I visited Tate Britain a couple of weeks ago and found another Imperial War Museum publication in the bookshop there. Tate Britain has a Paul Nash on display and I find his war art particularly striking. This book has reproductions of some of his work with accompanying discussions. Again the information is engaging and has introduced me to some new artists. The layout is much more concerned with the pictures themselves rather than a critical discussion of the war artist so it did irritate me less. Always a good thing! I found it to be a good introduction to art from the First World War. I've found that frequently art history books will skim the war and not always give it the detail it deserves but this is focused and most fascinating.

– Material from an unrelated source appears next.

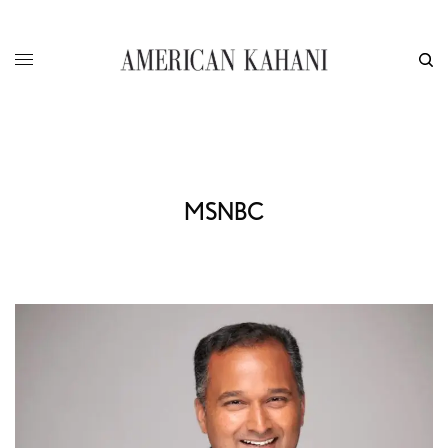
MSNBC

I'm really pleased with these purchases and I think the Imperial War Museum has done a good job of identifying the most striking and most significant artworks created in wartime.


I've been having too much fun

I missed doing my Friday favourite this week but fear not, you can read it now.

This week I have been loving...second hand book stalls (with particular reference to the one in Spitalfields Market)

This week I have visited London twice for two separate gigs (Alexisonfire and Florence and the Machine if you were wondering. And yes, they were brilliant). While I was there I took the opportunity to pop to Spitalfields Market for a bit of Christmas shopping and a visit to my favourite book stall. It is no exaggeration to say this stall is one of the best I've come across. It is packed full, mostly with Penguin classics, some first editions, which are all utterly gorgeous. If it wasn't so busy I could spend hours just flicking through the piles and piles of well-organised books (split into categories which is a delight for the obsessive in me). I've cast aside my attempts at a book ban and picked up a couple, but in the circumstances I was still very restrained. I almost grabbed an old guide to Somerset just to skim and have on my shelf but resisted. Maybe next time.

I decided to get whatever took my fancy instead of searching for authors I already know I like so hopefully I have discovered a few gems.

Carson McCullers The Member of the Wedding Susan Hill mentions Carson McCullers in Howards End is on the Landing and I must admit I was attracted to the name. Shallow probably, but who's going to judge. I think I was also attracted to a challenge Hill subtly proposes in regards to gendered writing. She claims that a man could never be mistaken to have written Anita Brookner's novels but McCullers's could easily be mistaken as having a male author. We shall see.

Robert Graves Selected Poetry As a First World War enthusiast (wrong word?), I am ashamed to admit I have never read any of Robert Graves's poetry. I didn't take much persuading to pick this one up to rectify that blatant hole in my WW1 knowledge.

John Cheever The Wapshot Scandal Finally, a guy doing his MRes at the same time I did my MA gave a paper on Cheever and it all sounded very interesting so thought I'd give this one a go.

I'm certainly looking forward to cracking on with these. Anyone read any of these?